» Task item: Set down every line of text in the material below word for word, keeping the same order, and leave the pictures out of your answer.

-- Source material follows --

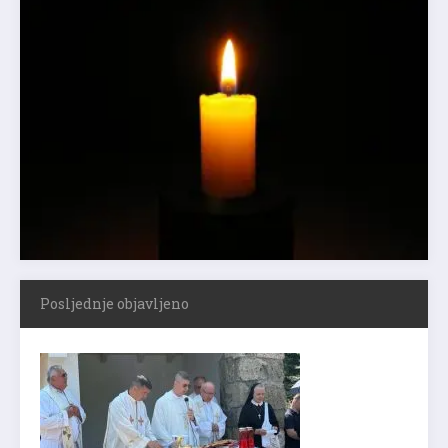
Posljednje objavljeno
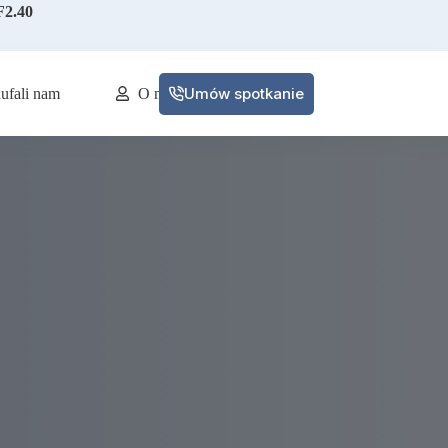
2.40
Umów spotkanie
ufali nam
O nas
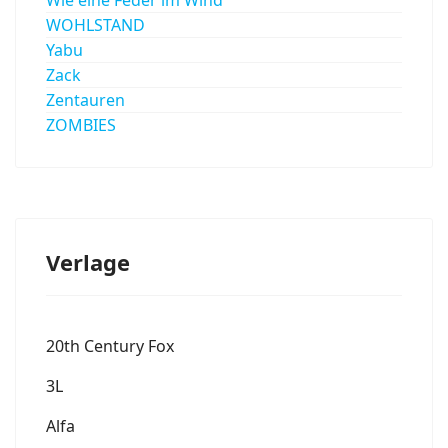
WOHLSTAND
Yabu
Zack
Zentauren
ZOMBIES
Verlage
20th Century Fox
3L
Alfa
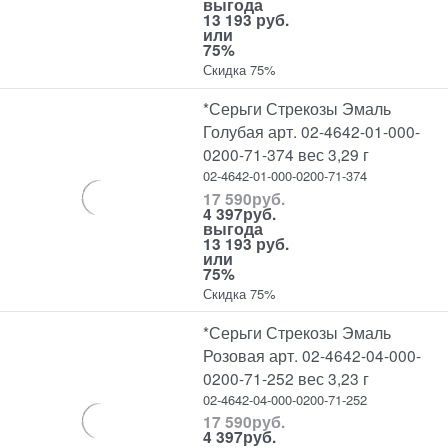
выгода
13 193 руб.
или
75%
Скидка 75%
*Серьги Стрекозы Эмаль
Голубая арт. 02-4642-01-000-
0200-71-374 вес 3,29 г
02-4642-01-000-0200-71-374
17 590
руб.
4 397
руб.
выгода
13 193 руб.
или
75%
Скидка 75%
*Серьги Стрекозы Эмаль
Розовая арт. 02-4642-04-000-
0200-71-252 вес 3,23 г
02-4642-04-000-0200-71-252
17 590
руб.
4 397
руб.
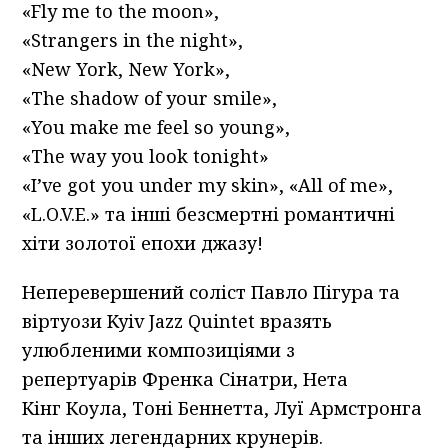
«Fly me to the moon»,
«Strangers in the night»,
«New York, New York»,
«The shadow of your smile»,
«You make me feel so young»,
«The way you look tonight»
«I’ve got you under my skin», «All of me»,
«L.O.V.E.» та інші безсмертні романтичні
хіти золотої епохи джазу!
Неперевершений соліст Павло Пігура та
віртуози Kyiv Jazz Quintet вразять
улюбленими композиціями з
репертуарів Френка Сінатри, Нета
Кінг Коула, Тоні Беннетта, Луї Армстронга
та інших легендарних крунерів.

-- Source material concluded --

» Exercise output:
Posljednje objavljeno
2.40
Umów spotkanie
ufali nam
O nas
WOHLSTAND
Yabu
Zack
Zentauren
ZOMBIES
Verlage
20th Century Fox
3L
Alfa
выгода
13 193 руб.
или
75%
Скидка 75%
*Серьги Стрекозы Эмаль
Голубая арт. 02-4642-01-000-
0200-71-374 вес 3,29 г
02-4642-01-000-0200-71-374
17 590
руб.
4 397
руб.
выгода
13 193 руб.
или
75%
Скидка 75%
*Серьги Стрекозы Эмаль
Розовая арт. 02-4642-04-000-
0200-71-252 вес 3,23 г
02-4642-04-000-0200-71-252
17 590
руб.
4 397
руб.
«Fly me to the moon»,
«Strangers in the night»,
«New York, New York»,
«The shadow of your smile»,
«You make me feel so young»,
«The way you look tonight»
«I’ve got you under my skin», «All of me»,
«L.O.V.E.» та інші безсмертні романтичні
хіти золотої епохи джазу!
Неперевершений соліст Павло Пігура та
віртуози Kyiv Jazz Quintet вразять
улюбленими композиціями з
репертуарів Френка Сінатри, Нета
Кінг Коула, Тоні Беннетта, Луї Армстронга
та інших легендарних крунерів.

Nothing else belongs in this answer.